My sweet uncle is not married, has no children of his own, and is blind and mostly deaf
. Every Friday he has a standing lunch date with his ladies, his mother and my mom. We call it "lunch with the dream team". Probably the most endearing quality my uncle has is his love for my grandma, for the tenderness he shows her in his actions and words, a tenderness that lies behind a usually rough and "man's man" exterior. My heart breaks for my grandma. No one should have to witness a child's pain, and yet she has had to see so much. One son was lost shortly after birth, all 6 children almost died from the same blood disease which infested the rest of her family, and then all remaining sons began losing their eyesight and hearing as just young men. I remember shortly after Noah was diagnosed with RP, we went to visit grandma and she wept as she shared her own pain and guilt over passing along this disease to all her children, and the effects that it had on their lives. I was moved beyond words when she cried for her great-grandson and the fight that he had ahead of him, and she mourned with us the loss of the future we had anticipated with us. I sometimes forget probably the greatest challenges of her life, losing her father at a very young age, and then nursing my sweet grandpa through the many years that he fought his cancer. How can one person stand so much?

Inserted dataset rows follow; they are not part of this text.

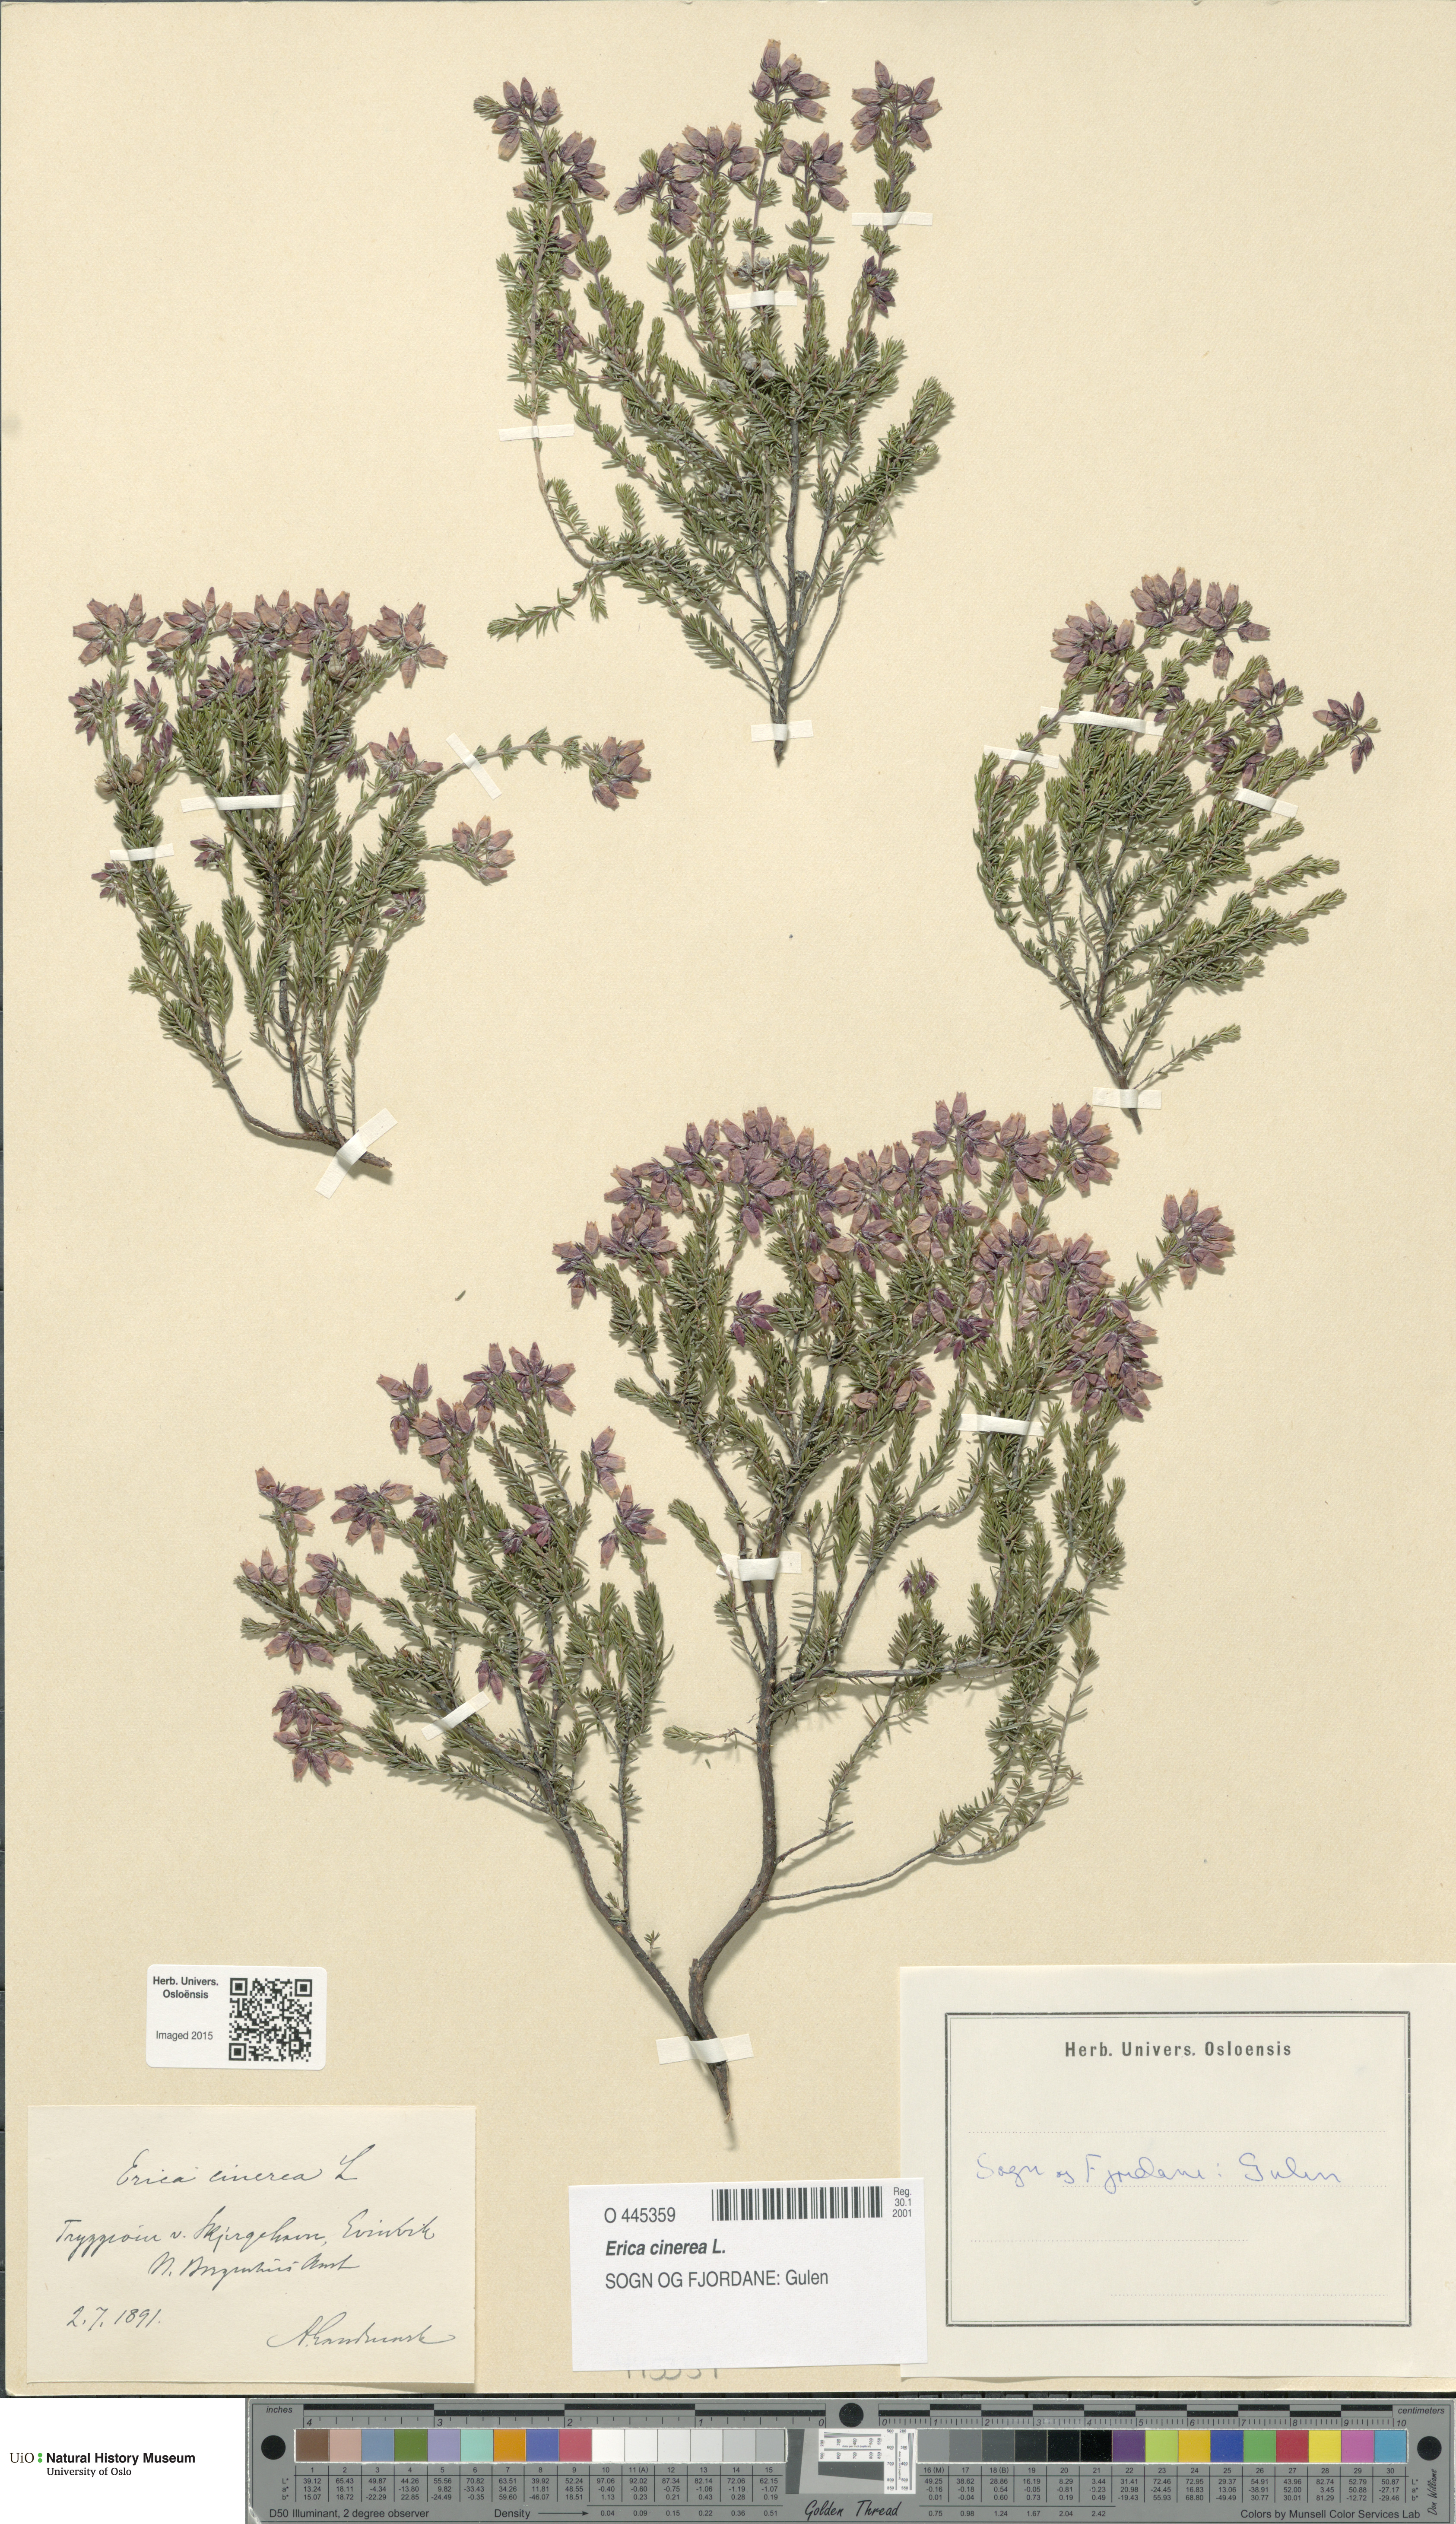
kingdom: Plantae
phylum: Tracheophyta
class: Magnoliopsida
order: Ericales
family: Ericaceae
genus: Erica
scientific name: Erica cinerea
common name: Bell heather
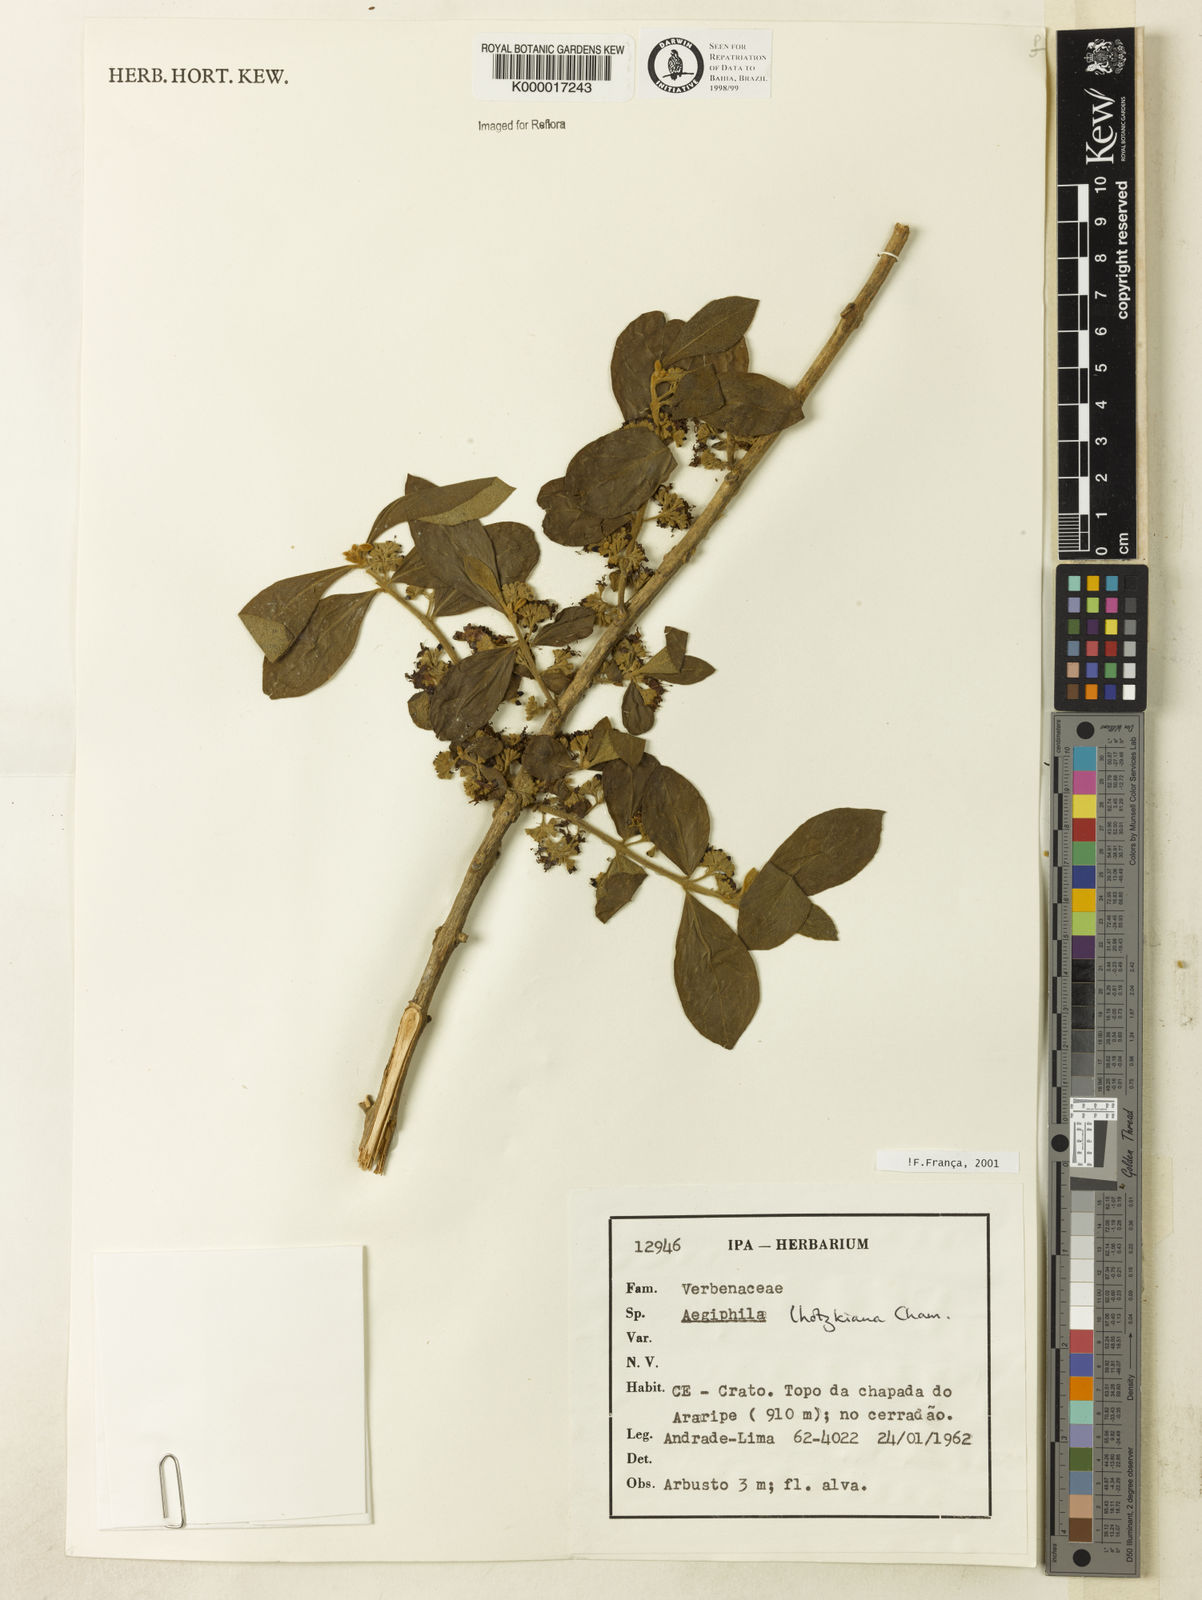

My uncle has a very long fight ahead. Please pray for him, for the doctors that attend him and for the family who loves him. I know there is a plan for each of us, and that this battle is part of the plan for my uncle. There's a lot of peace in knowing that in the end, Heavenly Father loves us more than any of us can comprehend with our human minds, and that because of the perfect empathy of His Son, all the pain and suffering will one day end and we'll be able to live with Him again.

4 comments:

  1. I would like to post a comment on a beautifully written soul to soul letter. I have known you Mindi for well over a decade and yet, through your writing, I know you infinitely better. I
    agree profusely in your words about cancer, and the robbing effects it has on the victim and those who love him. Such was the case of my father and his mother, my Grandma Williams. My father was taken before he got to know the good years. Certainly our prayers are with your uncle in his fight to live.
    Glad you have a blog going. Love,

    ReplyDelete
  2. Thanks Marie, you are wonderful as always.

    ReplyDelete
  3. dang girl....i can't even see to type, my eyes are full of tears. Thanks for that wonderful post. You are an amazing woman, and one that I look up to so much. I seriously can't see to type....so I will keep this short. Love you so much! Thanks so much for your sweet words.

    ReplyDelete
  4. Thanks Michelle, you are such a sweetie! I just love you!